Tandis que ses musiciens et chanteurs s'offraient une saison nomade à la rencontre des rouennais, restés fidèles, le Théâtre de Arts de Rouen subissait une rude et radicale cure de jouvence.
Cette institution rouennaise inaugurée sous ce nom en 1776, incendiée (accidentellement ?) un siècle plus tard jour pour jour, rebâtie à l'emplacement même des cendres encore chaudes en 1882, mise à mal par la sinistre semaine rouge qui réduisit en poussière une grande partie de la ville en mai 44 fut finalement rasée en 1946. Il fallut attendre 1962 pour que le phénix renaisse de ses cendres sous une architecture contemporaine et forte des techniques de scène alors en pointe. Quarante années ont passé, les techniques et les jeux de scène ont évolué, laissant l'obsolescence s'installer insidieusement, comme l'expliquait le député maire de Rouen, Pierre Albertini, lors de la conférence de presse du 7 juin dernier. Insidieusement et dangereusement surenchérissait Yves Jouen, le directeur technique de l'opéra. Les décors beaucoup plus lourds aujourd'hui qu'hier ont eu progressivement raison des portages presque tous cassés. Après plusieurs mois de recherches, l'opéra a opté pour la plus grande technicité du moment avec plus de 50 levages motorisés et non plus manuels (d'une puissance de 5 tonnes), tous gérés par ordinateur avec une précision réellement chirurgicale, comme le prouva la démonstration qui suivit la conférence de presse.

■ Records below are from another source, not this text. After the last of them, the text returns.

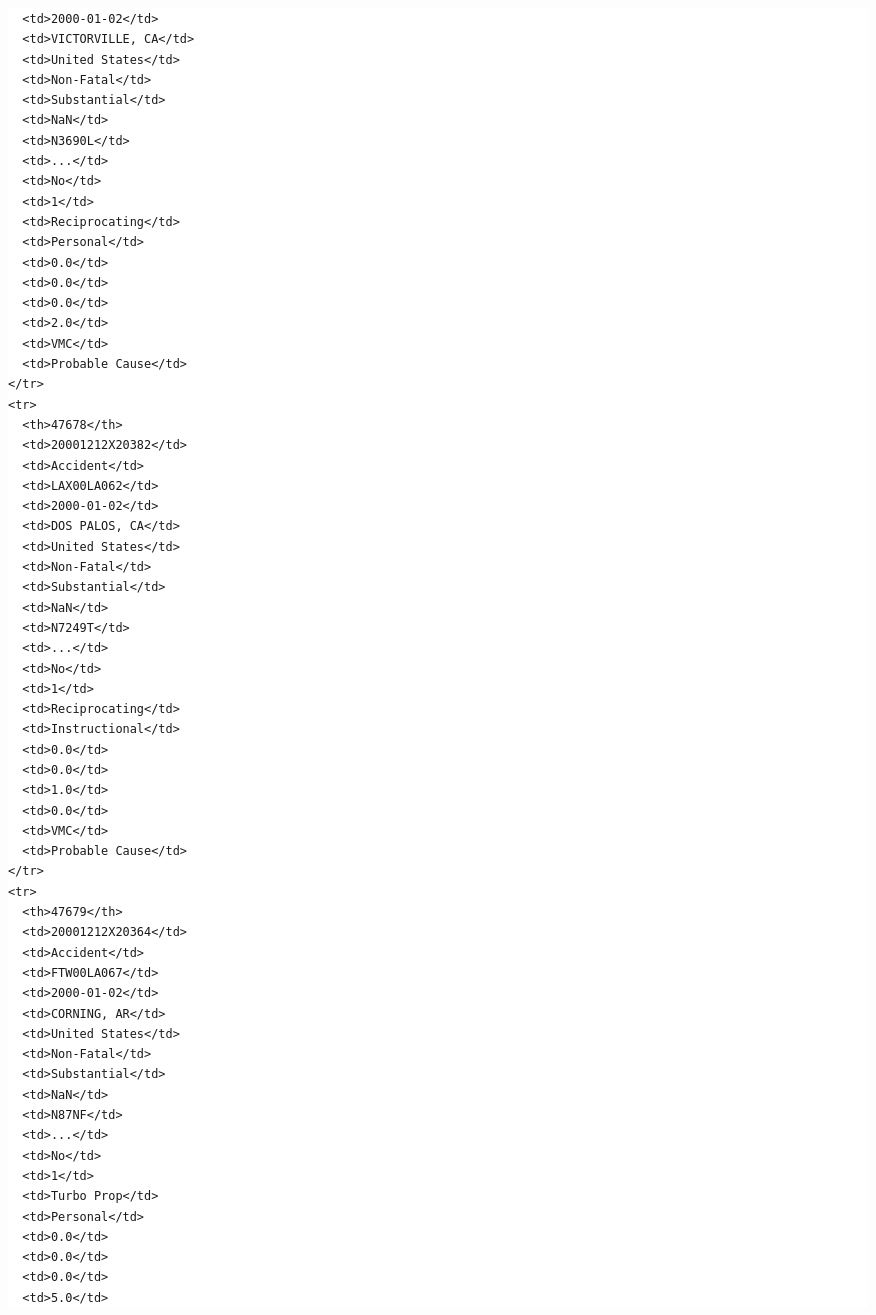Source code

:       <td>2000-01-02</td>
      <td>VICTORVILLE, CA</td>
      <td>United States</td>
      <td>Non-Fatal</td>
      <td>Substantial</td>
      <td>NaN</td>
      <td>N3690L</td>
      <td>...</td>
      <td>No</td>
      <td>1</td>
      <td>Reciprocating</td>
      <td>Personal</td>
      <td>0.0</td>
      <td>0.0</td>
      <td>0.0</td>
      <td>2.0</td>
      <td>VMC</td>
      <td>Probable Cause</td>
    </tr>
    <tr>
      <th>47678</th>
      <td>20001212X20382</td>
      <td>Accident</td>
      <td>LAX00LA062</td>
      <td>2000-01-02</td>
      <td>DOS PALOS, CA</td>
      <td>United States</td>
      <td>Non-Fatal</td>
      <td>Substantial</td>
      <td>NaN</td>
      <td>N7249T</td>
      <td>...</td>
      <td>No</td>
      <td>1</td>
      <td>Reciprocating</td>
      <td>Instructional</td>
      <td>0.0</td>
      <td>0.0</td>
      <td>1.0</td>
      <td>0.0</td>
      <td>VMC</td>
      <td>Probable Cause</td>
    </tr>
    <tr>
      <th>47679</th>
      <td>20001212X20364</td>
      <td>Accident</td>
      <td>FTW00LA067</td>
      <td>2000-01-02</td>
      <td>CORNING, AR</td>
      <td>United States</td>
      <td>Non-Fatal</td>
      <td>Substantial</td>
      <td>NaN</td>
      <td>N87NF</td>
      <td>...</td>
      <td>No</td>
      <td>1</td>
      <td>Turbo Prop</td>
      <td>Personal</td>
      <td>0.0</td>
      <td>0.0</td>
      <td>0.0</td>
      <td>5.0</td>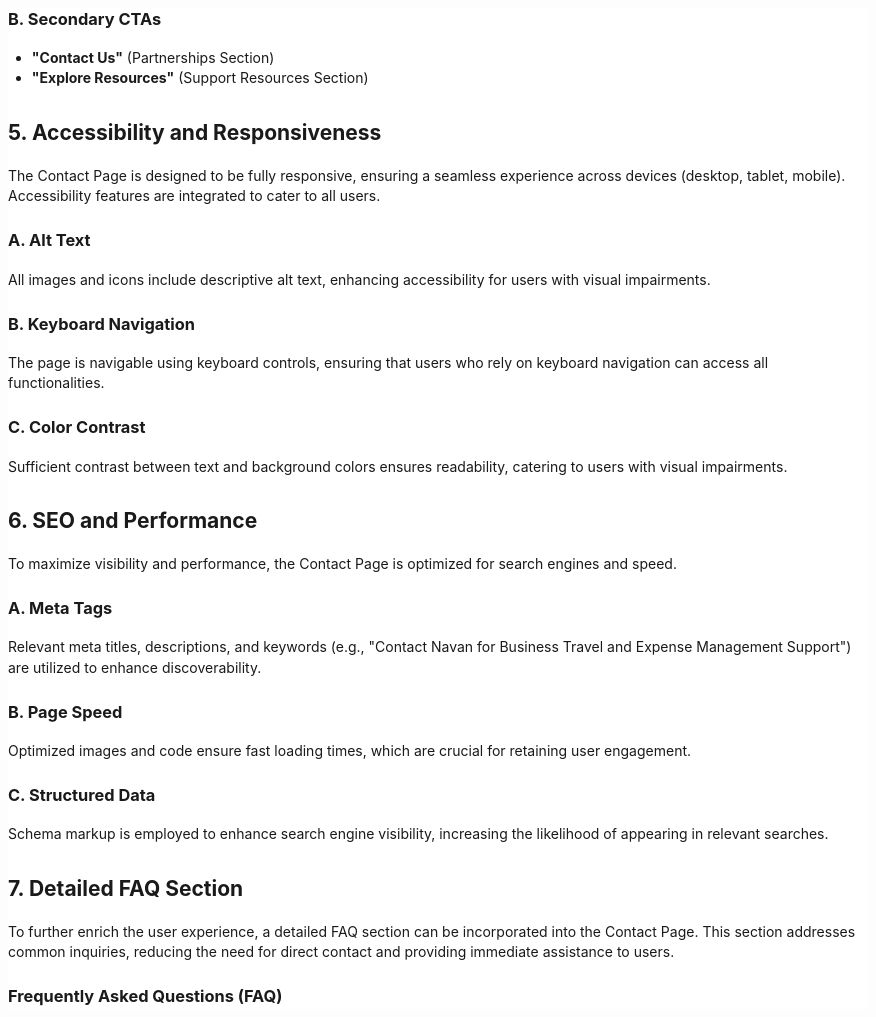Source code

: ### B. **Secondary CTAs**

- **"Contact Us"** (Partnerships Section)
- **"Explore Resources"** (Support Resources Section)

## 5. Accessibility and Responsiveness

The Contact Page is designed to be fully responsive, ensuring a seamless experience across devices (desktop, tablet, mobile). Accessibility features are integrated to cater to all users.

### A. **Alt Text**

All images and icons include descriptive alt text, enhancing accessibility for users with visual impairments.

### B. **Keyboard Navigation**

The page is navigable using keyboard controls, ensuring that users who rely on keyboard navigation can access all functionalities.

### C. **Color Contrast**

Sufficient contrast between text and background colors ensures readability, catering to users with visual impairments.

## 6. SEO and Performance

To maximize visibility and performance, the Contact Page is optimized for search engines and speed.

### A. **Meta Tags**

Relevant meta titles, descriptions, and keywords (e.g., "Contact Navan for Business Travel and Expense Management Support") are utilized to enhance discoverability.

### B. **Page Speed**

Optimized images and code ensure fast loading times, which are crucial for retaining user engagement.

### C. **Structured Data**

Schema markup is employed to enhance search engine visibility, increasing the likelihood of appearing in relevant searches.

## 7. Detailed FAQ Section

To further enrich the user experience, a detailed FAQ section can be incorporated into the Contact Page. This section addresses common inquiries, reducing the need for direct contact and providing immediate assistance to users.

### **Frequently Asked Questions (FAQ)**
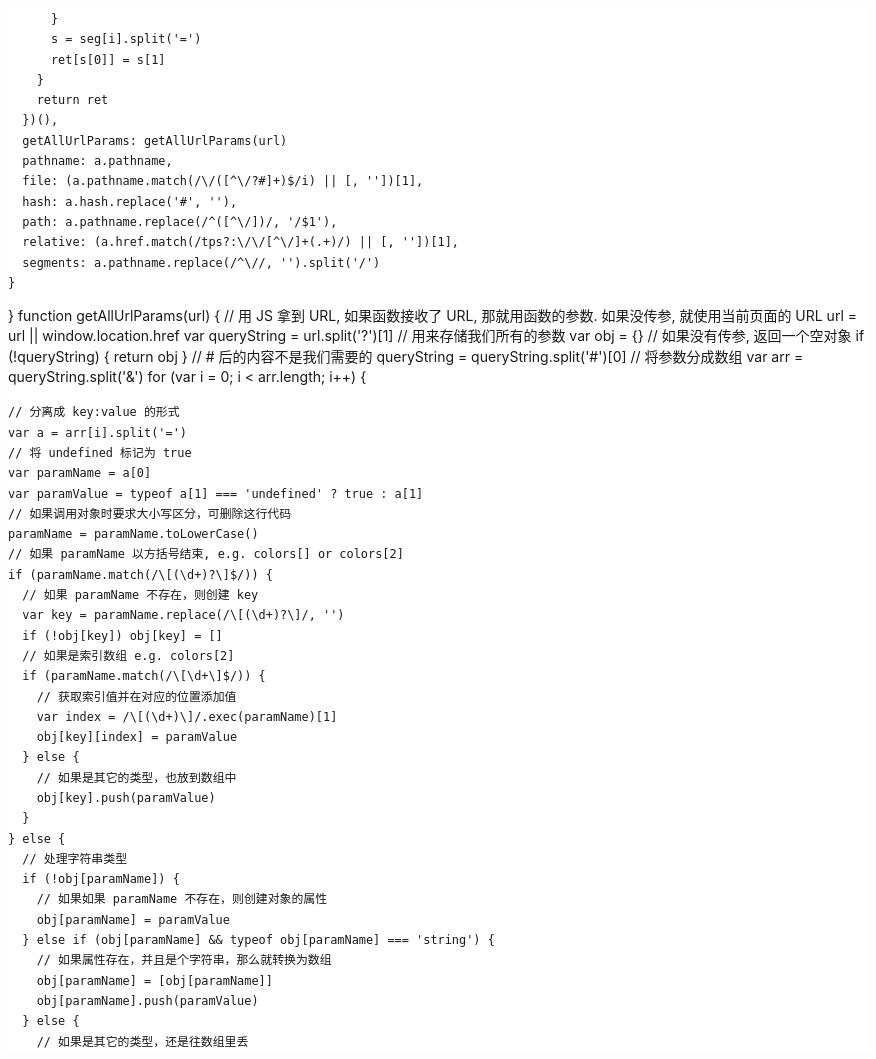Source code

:           }
          s = seg[i].split('=')
          ret[s[0]] = s[1]
        }
        return ret
      })(),
      getAllUrlParams: getAllUrlParams(url)
      pathname: a.pathname,
      file: (a.pathname.match(/\/([^\/?#]+)$/i) || [, ''])[1],
      hash: a.hash.replace('#', ''),
      path: a.pathname.replace(/^([^\/])/, '/$1'),
      relative: (a.href.match(/tps?:\/\/[^\/]+(.+)/) || [, ''])[1],
      segments: a.pathname.replace(/^\//, '').split('/')
    }

  }
  function getAllUrlParams(url) {
  // 用 JS 拿到 URL, 如果函数接收了 URL, 那就用函数的参数. 如果没传参, 就使用当前页面的 URL
  url = url || window.location.href
  var queryString = url.split('?')[1]
  // 用来存储我们所有的参数
  var obj = {}
  // 如果没有传参, 返回一个空对象
  if (!queryString) {
    return obj
  }
  // # 后的内容不是我们需要的
  queryString = queryString.split('#')[0]
  // 将参数分成数组
  var arr = queryString.split('&')
  for (var i = 0; i < arr.length; i++) {

    // 分离成 key:value 的形式
    var a = arr[i].split('=')
    // 将 undefined 标记为 true
    var paramName = a[0]
    var paramValue = typeof a[1] === 'undefined' ? true : a[1]
    // 如果调用对象时要求大小写区分，可删除这行代码
    paramName = paramName.toLowerCase()
    // 如果 paramName 以方括号结束, e.g. colors[] or colors[2]
    if (paramName.match(/\[(\d+)?\]$/)) {
      // 如果 paramName 不存在，则创建 key
      var key = paramName.replace(/\[(\d+)?\]/, '')
      if (!obj[key]) obj[key] = []
      // 如果是索引数组 e.g. colors[2]
      if (paramName.match(/\[\d+\]$/)) {
        // 获取索引值并在对应的位置添加值
        var index = /\[(\d+)\]/.exec(paramName)[1]
        obj[key][index] = paramValue
      } else {
        // 如果是其它的类型，也放到数组中
        obj[key].push(paramValue)
      }
    } else {
      // 处理字符串类型
      if (!obj[paramName]) {
        // 如果如果 paramName 不存在，则创建对象的属性
        obj[paramName] = paramValue
      } else if (obj[paramName] && typeof obj[paramName] === 'string') {
        // 如果属性存在，并且是个字符串，那么就转换为数组
        obj[paramName] = [obj[paramName]]
        obj[paramName].push(paramValue)
      } else {
        // 如果是其它的类型，还是往数组里丢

Une cure de jouvence de haut niveau
Les travaux furent également l'occasion de créer une fosse plus profonde dotée d'un nouveau revêtement pour une meilleure acoustique, avec élévateur, afin de moduler l'espace scénique. Le coût de 5, 8 millions d'euros est supporté par la mairie, le conseil général et le conseil régional à hauteur de 24% chacun. Il est dommage que l'Agglomération, de couleur politique différente, ait fait passer son opposition avant l'intérêt de la culture en ne participant que modestement, handicapant ainsi les futurs travaux prévus pour l'administration, les loges et le foyer.
Quoiqu'il en soit, voici désormais l'Opéra de Rouen doté d'une salle à la hauteur de ses ambitions et du talent de ses divers ensembles, comme nous le démontrera, à n'en pas douter, le concert inaugural du 23 juin prochain qui devrait ravir le tout Rouen réuni autour d'Oswald Sallaberger et de Mozart, dans Così fan Tutte.